Staunton, March 7 – At the end of this year, the five countries of Central Asia will mark their 30th anniversary as independent countries. All too many outsiders still dismiss them as a backwater of the former Soviet space or refer to them collectively and in a dismissive way as “the stans.”
The five – Kazakhstan, Kyrgyzstan, Tajikistan, Turkmenistan and Uzbekistan – are increasingly dissimilar both in terms of their domestic development and foreign policy relations. But despite or perhaps because of them, some in each of the five capitals periodically discuss the formation of some kind of Central Asian Union.
Such a grouping, these people believe, will help the countries help each other and allow them to deal with outside powers like the Russian Federation, China, the United States, Afghanistan and Iran more effectively.
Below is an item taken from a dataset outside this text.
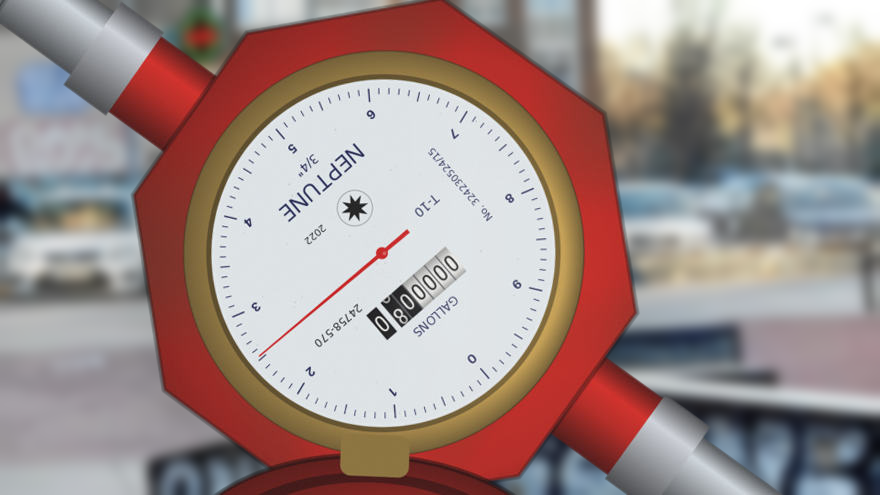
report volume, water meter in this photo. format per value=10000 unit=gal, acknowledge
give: value=82.5 unit=gal
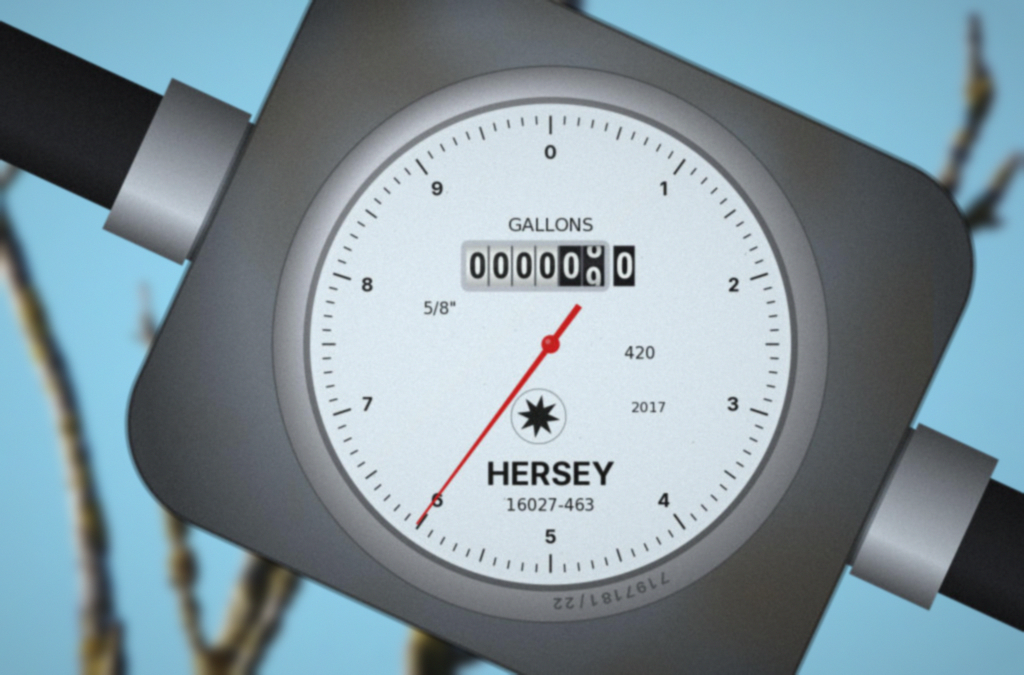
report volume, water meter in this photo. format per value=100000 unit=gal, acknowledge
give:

Indeed, they argue that the grouping will allow them to highlight both what makes them similar and what makes them different.
But for any such union to take off, it needs the support of the region’s largest country in terms of population – Uzbekistan – and Tashkent is not prepared to back the formation of such a grouping now, although the Uzbek authorities following the death of Islam Karimov four years ago have worked hard to improve bilateral and even multilateral relations in the region.
Sadyk Safayev, the deputy chairman of the upper house of the Uzbekistan legislature, says the five lack the “chief ‘ingredients’” for integration – common principles, common values and common political and economic arrangements (stanradar.com/news/full/43669-v-uzbekistane-zajavili-o-prezhdevremennosti-idei-sozdanija-tsentralnoaziatskogo-sojuza.html).
He says that his countries and the others in the region have become closer in the last five or six years and “the hostility and suspiciousness” among them has dissipated. But he argues that it is still far too soon to be talking about any Central Asian regional grouping. That requires more than has been achieved and apparently more than can be achieved anytime soon.
Safayev adds that “until we have completed the process of the delimitation and demarcation of borders, it is even too soon to talk about the completion of the establishment of an independent state in Uzbekistan or the completion of the transition period.”
And he says that Uzbekistan and its four neighbors must resolve the issue of dividing up water resources. This is “a question of life and death.” Compromises need to be made if the countries of the region and the region as a whole are to advance.